Did you hear the joke about the statistician who put her head in the oven and her feet in the refrigerator? She said, “On average, I feel just fine.” That’s the same message as in this more widely known joke about statisticians drowning in a pond with an average depth of 3ft. And then there’s this one: did you know that the great majority of people have more than the average number of legs? It’s obvious, really: Among the 57 million people in Britain, there are probably 5,000 people who have only one leg. Therefore, the average number of legs is less than 2. In this case, the median would be a better measure than the average or the mean.

But seriously now, averages can be very misleading, also in statistical work in the field of human rights.

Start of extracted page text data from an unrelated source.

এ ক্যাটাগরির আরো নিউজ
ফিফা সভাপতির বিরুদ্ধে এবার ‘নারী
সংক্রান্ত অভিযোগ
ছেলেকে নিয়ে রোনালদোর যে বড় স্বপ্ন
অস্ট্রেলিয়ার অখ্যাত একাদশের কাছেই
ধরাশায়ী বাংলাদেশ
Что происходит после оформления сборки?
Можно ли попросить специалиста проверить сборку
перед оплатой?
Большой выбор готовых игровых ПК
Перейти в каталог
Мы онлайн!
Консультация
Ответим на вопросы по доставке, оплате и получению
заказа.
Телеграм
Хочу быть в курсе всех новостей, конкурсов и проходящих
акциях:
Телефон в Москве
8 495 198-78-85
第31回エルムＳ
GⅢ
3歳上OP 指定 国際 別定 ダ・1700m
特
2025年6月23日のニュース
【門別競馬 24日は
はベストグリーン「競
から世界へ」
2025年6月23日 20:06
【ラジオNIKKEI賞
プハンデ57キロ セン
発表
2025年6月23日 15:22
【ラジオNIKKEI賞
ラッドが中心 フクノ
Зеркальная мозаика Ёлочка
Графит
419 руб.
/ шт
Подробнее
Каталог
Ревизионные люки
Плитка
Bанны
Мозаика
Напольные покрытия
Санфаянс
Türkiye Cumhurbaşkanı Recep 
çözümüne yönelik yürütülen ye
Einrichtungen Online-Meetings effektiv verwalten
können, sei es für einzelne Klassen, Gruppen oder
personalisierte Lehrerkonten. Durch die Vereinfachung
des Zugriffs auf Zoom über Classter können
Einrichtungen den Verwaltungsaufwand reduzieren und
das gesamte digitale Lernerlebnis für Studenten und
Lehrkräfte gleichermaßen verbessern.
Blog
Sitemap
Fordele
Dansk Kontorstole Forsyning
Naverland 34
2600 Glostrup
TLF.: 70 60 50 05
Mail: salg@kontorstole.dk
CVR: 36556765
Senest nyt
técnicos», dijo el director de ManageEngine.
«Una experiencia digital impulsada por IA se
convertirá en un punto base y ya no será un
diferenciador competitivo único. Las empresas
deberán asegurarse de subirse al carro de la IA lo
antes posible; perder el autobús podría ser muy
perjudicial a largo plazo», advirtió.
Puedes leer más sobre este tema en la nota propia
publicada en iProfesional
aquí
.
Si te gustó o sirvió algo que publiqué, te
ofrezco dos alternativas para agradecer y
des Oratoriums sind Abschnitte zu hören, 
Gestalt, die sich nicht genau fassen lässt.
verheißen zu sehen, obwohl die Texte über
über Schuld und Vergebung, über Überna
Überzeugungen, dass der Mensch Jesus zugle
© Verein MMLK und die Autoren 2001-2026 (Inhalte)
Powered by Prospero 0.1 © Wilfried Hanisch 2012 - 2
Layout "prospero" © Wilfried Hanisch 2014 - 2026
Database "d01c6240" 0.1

Take income data, for example. Income as such isn’t a human rights issue, but poverty is. When we look at income data, we may see that average income is rising. However, this may be due to extreme increases at the top 1% of income. If you then exclude the income increases of the top 1% of the population, the large majority of people may not experience rising income. Possible even the opposite. And rising average income – even excluding extremes at the top levels – is perfectly compatible with rising poverty for certain parts of the population.

Averages are often skewed by outliers. That is why it’s necessary to remove outliers and calculate the averages without them. That will give you a better picture of the characteristics of the general population (the “real” average income evolution in my example). A simple way to neutralize outliers is to look at the median – the middle value of a series of values – rather than the average (or the mean).

An average (or a median for that matter) also doesn’t say anything about the extremes (or, in stat-speak, about the variability or dispersion of the population). A high average income level can hide extremely low and high income levels for certain parts of the population. So, for example, if you start to compare income levels across different countries, you’ll use the average income. Yet country A may have a lower average income than country B, but also lower levels of poverty than country B. That’s because the dispersion of income levels in country A is much smaller than in country B. The average in B is the result of adding together extremely low incomes (i.e. poverty) and extremely high incomes, whereas the average in A comes from the sum of incomes that are much more equal. From the point of view of poverty average income is misleading because it identifies country A as most poor, whereas in reality there are more poor people in country B. So when looking at averages, it’s always good to look at the standard deviation as well. SD is a measure of the dispersion around the mean.